For a problem with K classes the cost matrix is K by K with K(K - 1) free off-diagonal entries. The Bayes minimum risk rule generalises directly: predict the class i that minimises the sum over j of P(y = j | x) C(i, j). MetaCost (Domingos, 1999) handles arbitrary K and arbitrary cost matrices by design, while AdaCost and CSB are usually defined for the binary case and need extension for multi-class problems.
Example-dependent cost-sensitive learning generalises further so that each instance has its own cost matrix. This is natural in fraud detection and credit scoring, where the cost of a false negative is the value of the transaction or the size of the loan and varies from one case to the next.
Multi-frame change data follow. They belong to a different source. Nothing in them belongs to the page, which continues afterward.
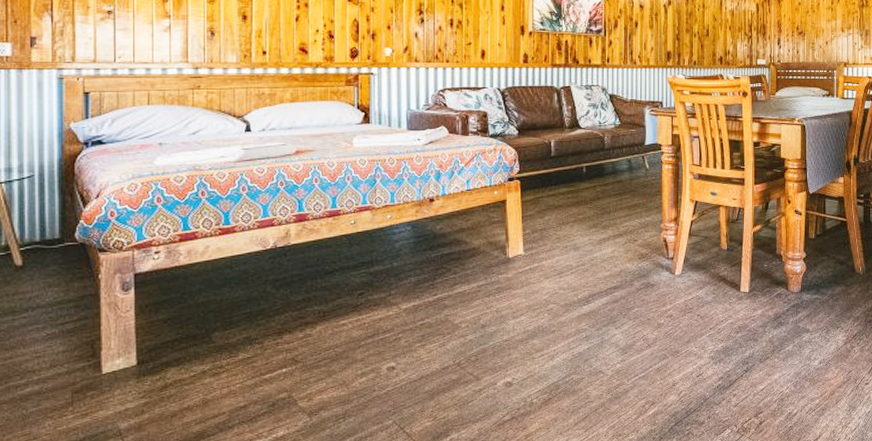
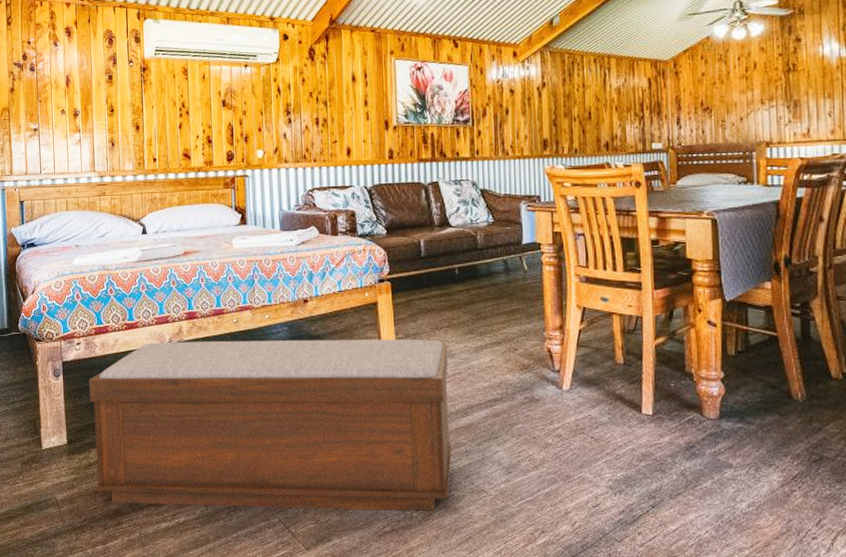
bench: none [169,234,574,425] -> present [89,339,453,511]

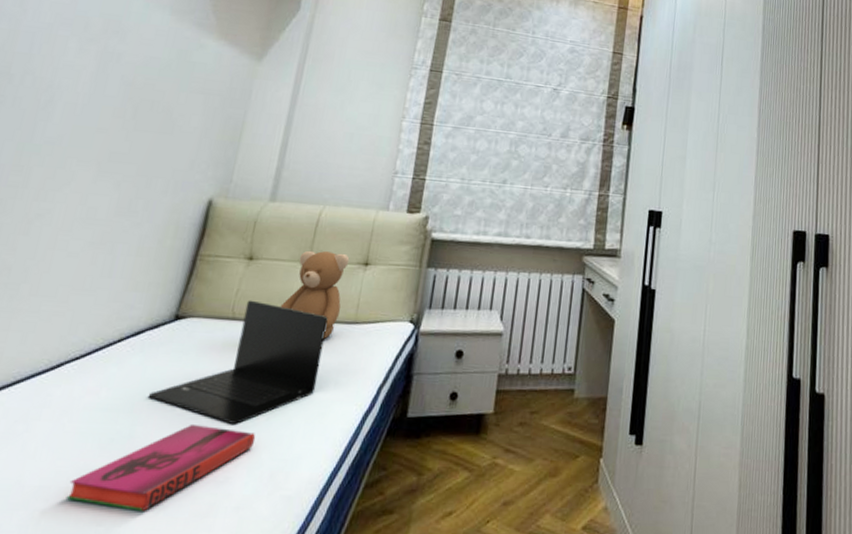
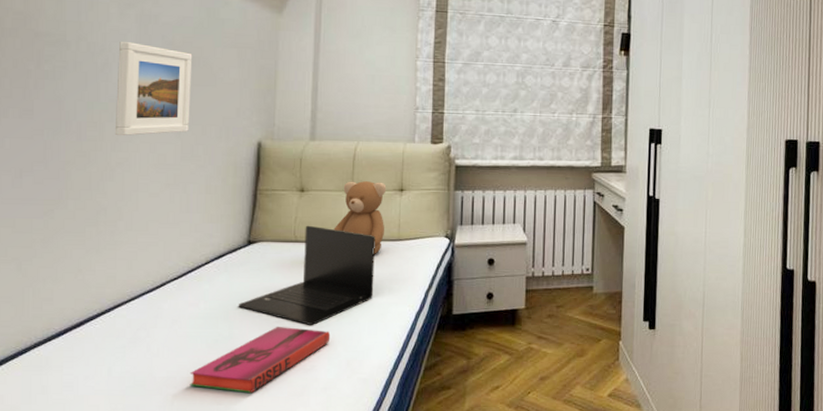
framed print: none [43,79,153,184] -> present [116,42,193,136]

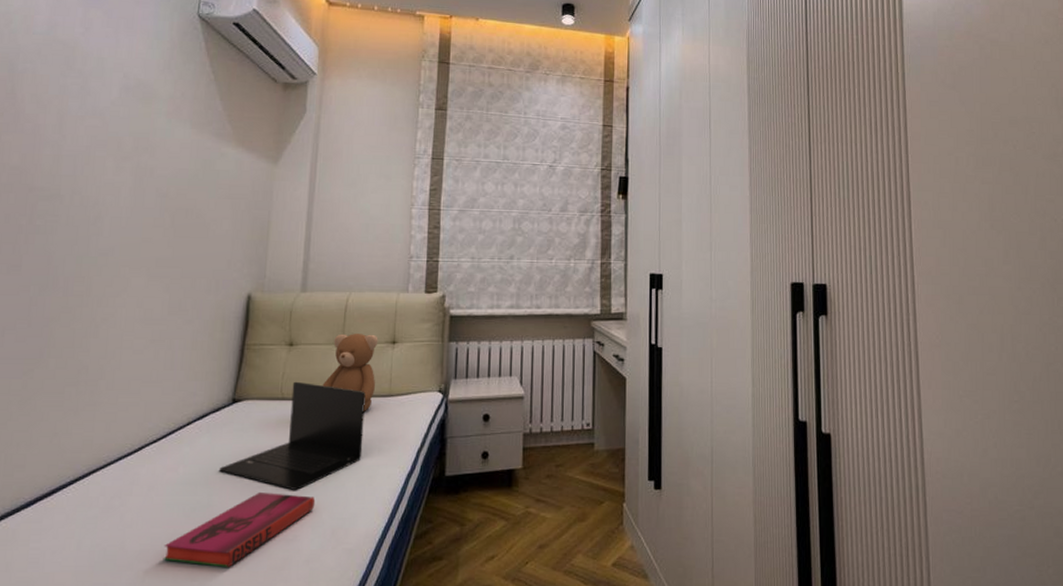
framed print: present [116,42,193,136] -> none [103,195,186,291]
Bahnsen, Aouada and Ottersten (Expert Systems with Applications 2015) developed example-dependent cost-sensitive decision trees and a Bayes minimum risk wrapper that take per-example cost matrices as input; their experiments on real credit card transactions and credit scoring portfolios showed substantial savings over class-dependent and cost-blind baselines. The CostSensitiveClassification library on GitHub implements these methods on top of scikit-learn.
Cost-sensitive learning is the rule rather than the exception in operational systems where errors translate directly into money or risk. Common application areas include:
Most mainstream machine learning libraries support cost-sensitive learning under the heading of class weighting.
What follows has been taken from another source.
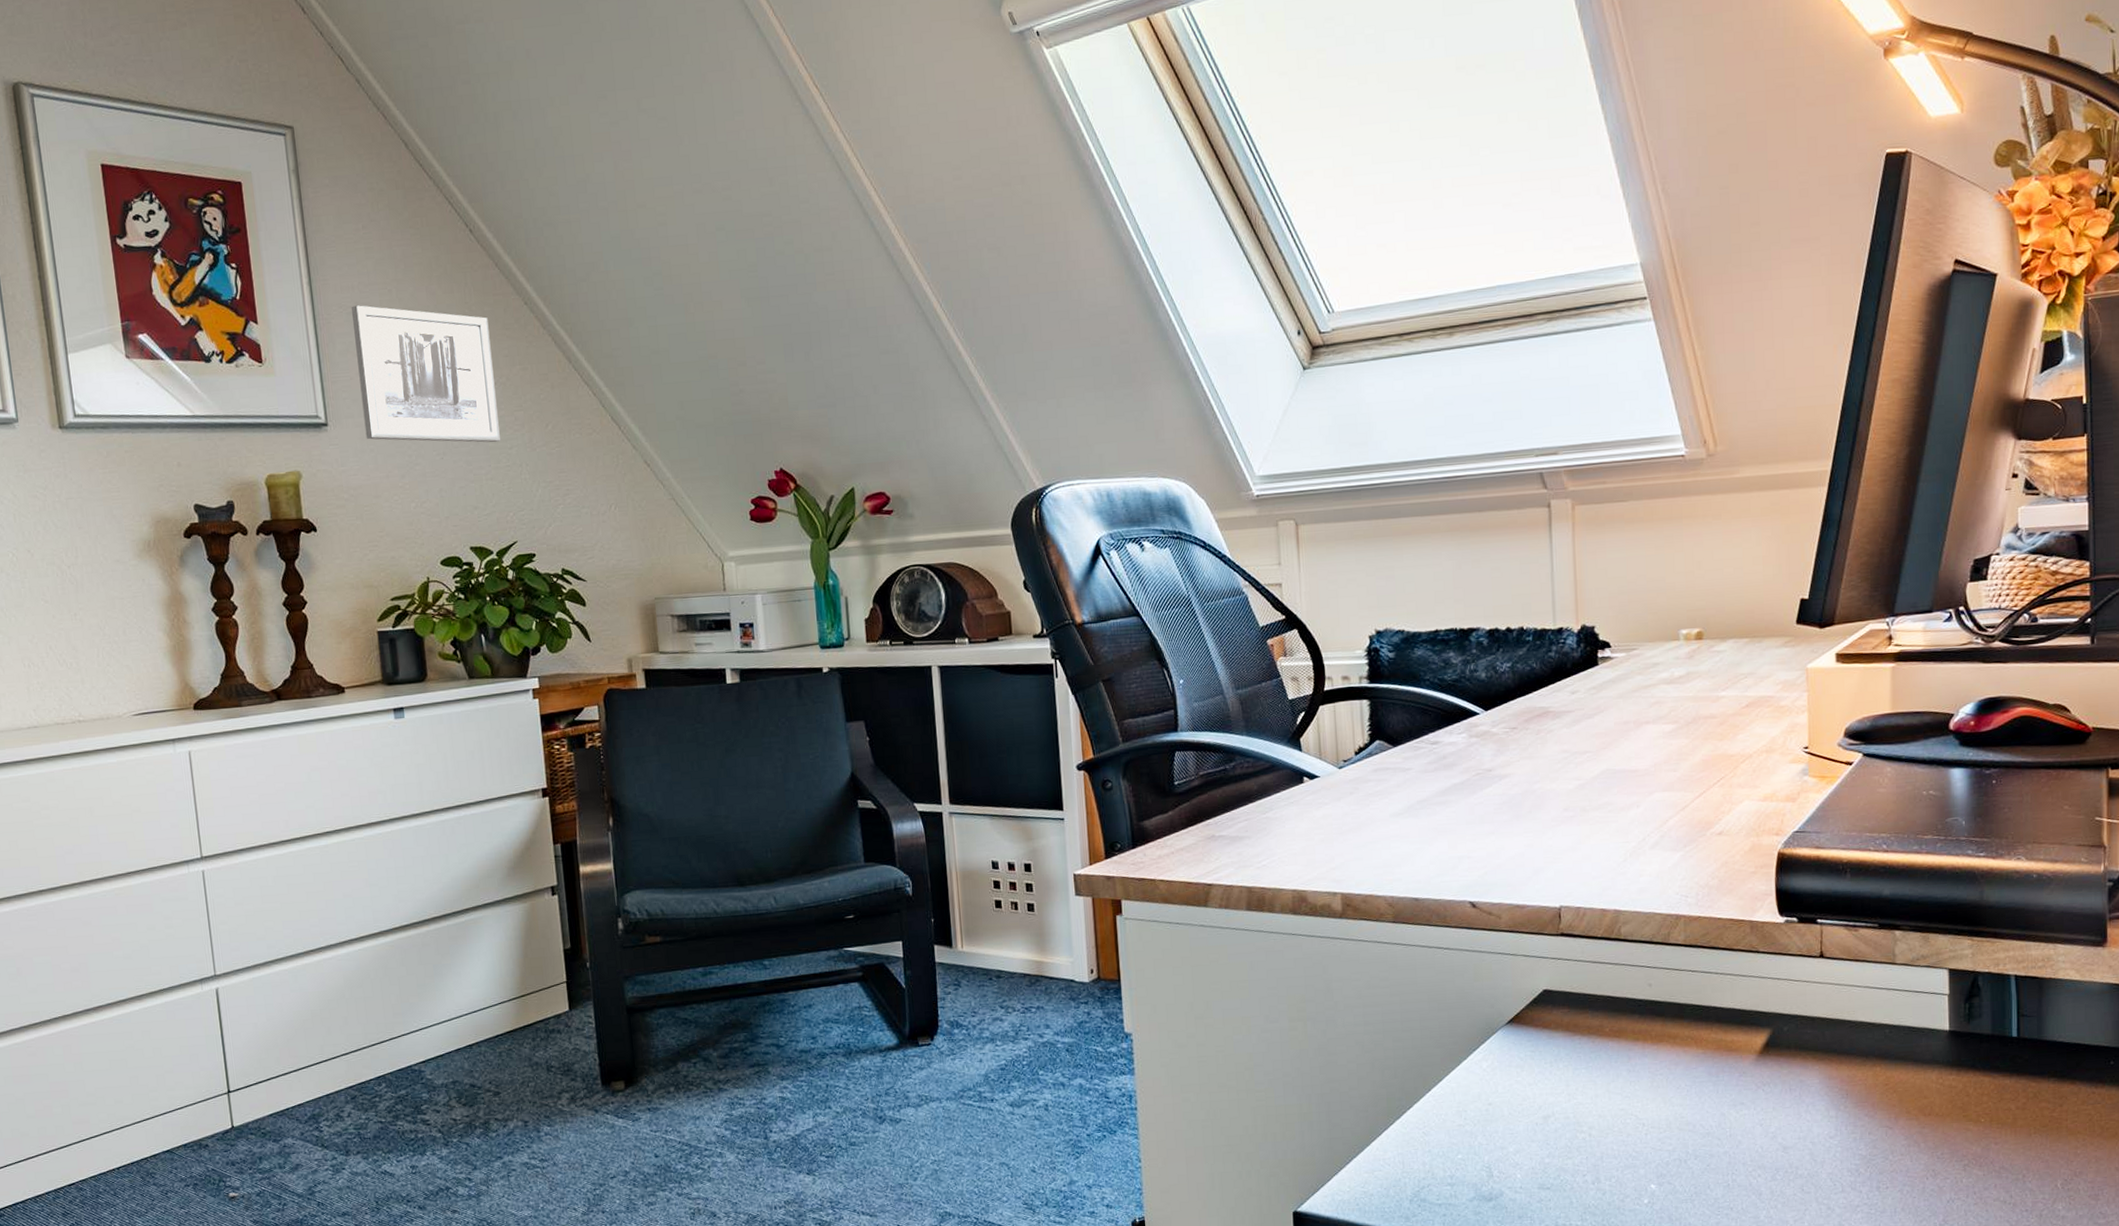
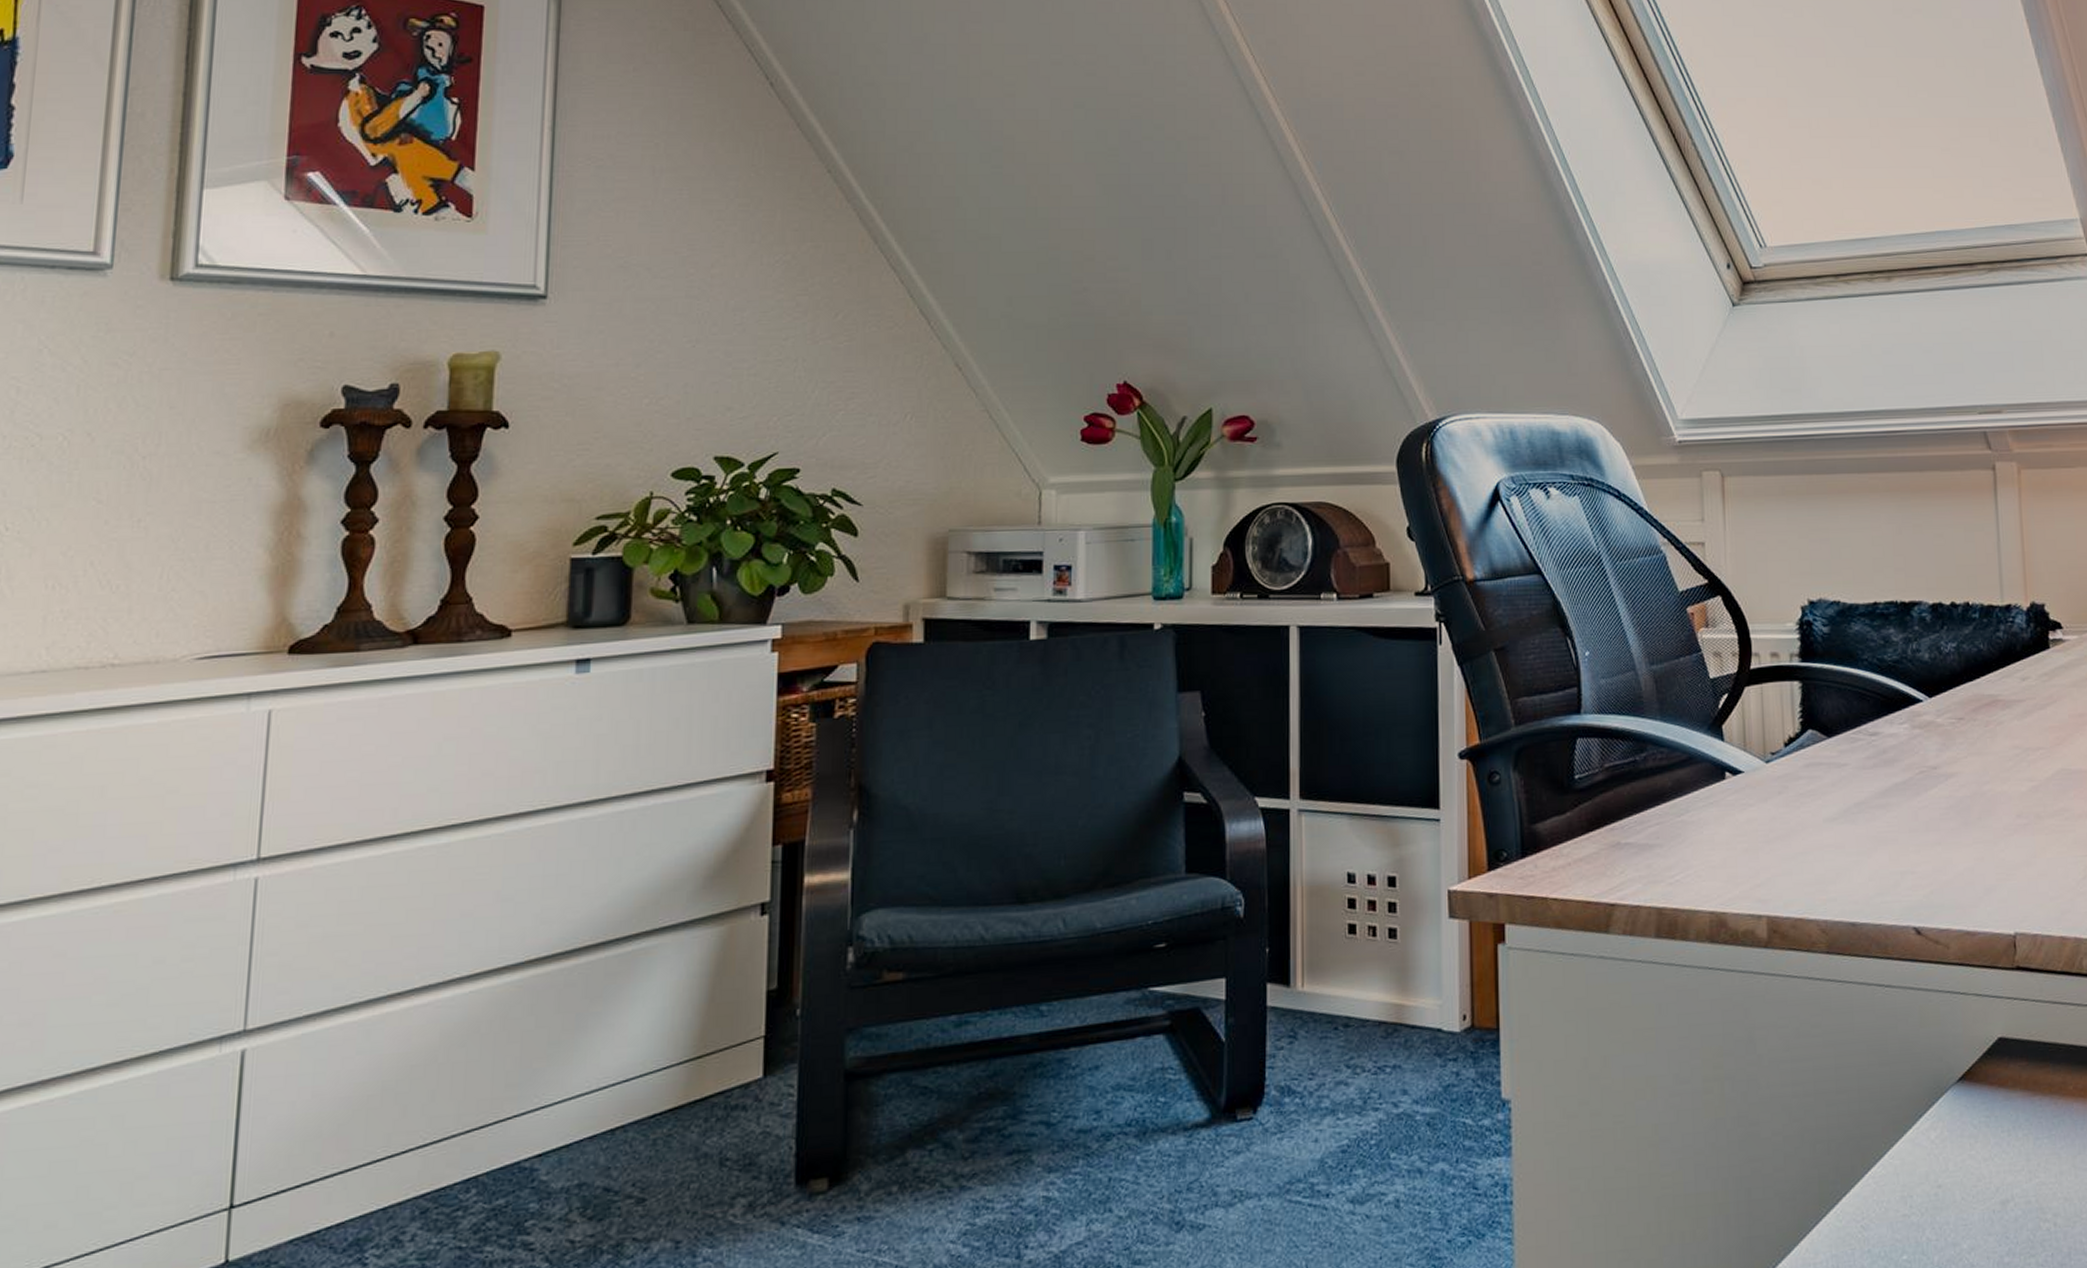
wall art: present [351,305,501,443] -> none [596,158,778,332]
scikit-learn exposes the class_weight argument on essentially every classifier, including logistic regression, random forest, gradient boosting, support vector machines and linear discriminant analysis. It accepts None for uniform costs, "balanced" for inverse class frequencies, or a dictionary mapping labels to weights. The compute_class_weight utility produces the balanced weights explicitly, and CalibratedClassifierCV applies Platt scaling or isotonic regression on top of any base estimator. The imbalanced-learn project (scikit-learn-contrib) adds SMOTE and its Borderline, SVM and ADASYN variants, plus RandomUnderSampler, NearMiss, Tomek links, edited nearest neighbour cleaning, and BalancedRandomForestClassifier and BalancedBaggingClassifier for ensemble rebalancing.
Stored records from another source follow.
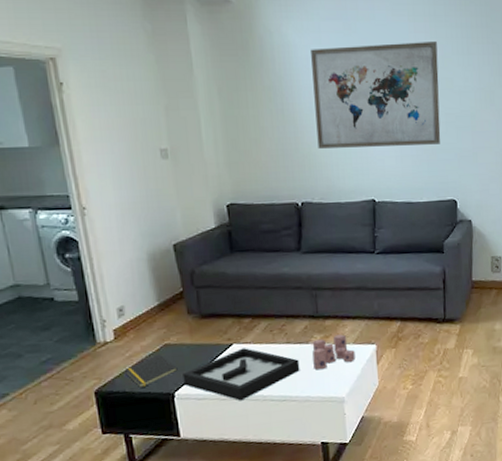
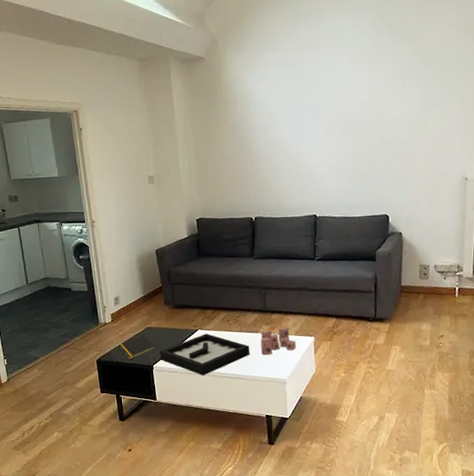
wall art: present [311,40,441,149] -> none [266,78,376,173]

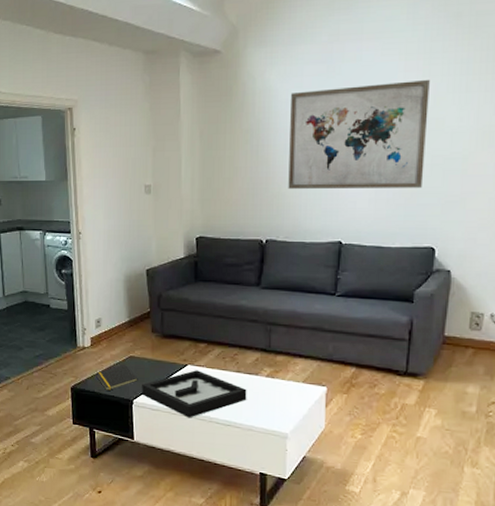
candle: present [260,327,296,355] -> none [260,371,304,403]
wall art: none [266,78,376,173] -> present [288,79,430,189]

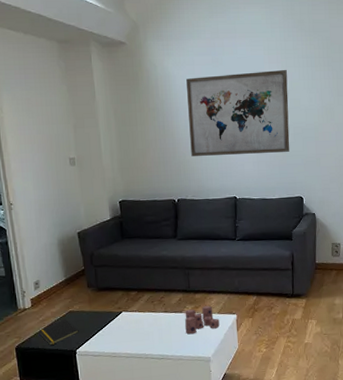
decorative tray: present [142,370,247,418] -> none [83,315,175,358]
candle: none [260,371,304,403] -> present [185,305,220,335]

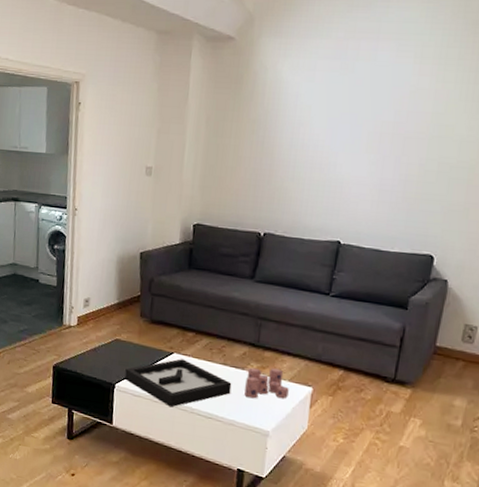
notepad: present [39,319,79,346] -> none [80,346,122,373]
decorative tray: none [83,315,175,358] -> present [124,359,232,408]
wall art: present [186,69,290,156] -> none [291,85,443,194]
XGBoost and LightGBM offer scale_pos_weight for binary classification and sample_weight for per-example weights. These are the standard hooks for both class-dependent and example-dependent cost-sensitive boosting on tabular data. The CostSensitiveClassification library by Bahnsen on GitHub implements the example-dependent decision trees and Bayes minimum risk wrappers from his 2015 papers. In deep learning, focal loss appears as tensorflow.keras.losses.BinaryFocalCrossentropy and CategoricalFocalCrossentropy in Keras (from version 2.10) and as the standalone focal-loss package on PyPI; PyTorch users typically combine binary_cross_entropy_with_logits with a focusing factor by hand. mlr3 in R provides a cost-sensitive classification module with measure objects that take a cost matrix as input.
Textbook coverage appears in Witten, Frank and Hall's Data Mining: Practical Machine Learning Tools and Techniques (Morgan Kaufmann, 3rd ed., 2011) and in Charu Aggarwal's Data Classification: Algorithms and Applications (Chapman and Hall, 2014), which includes a dedicated chapter on cost-sensitive learning by Ling and Sheng.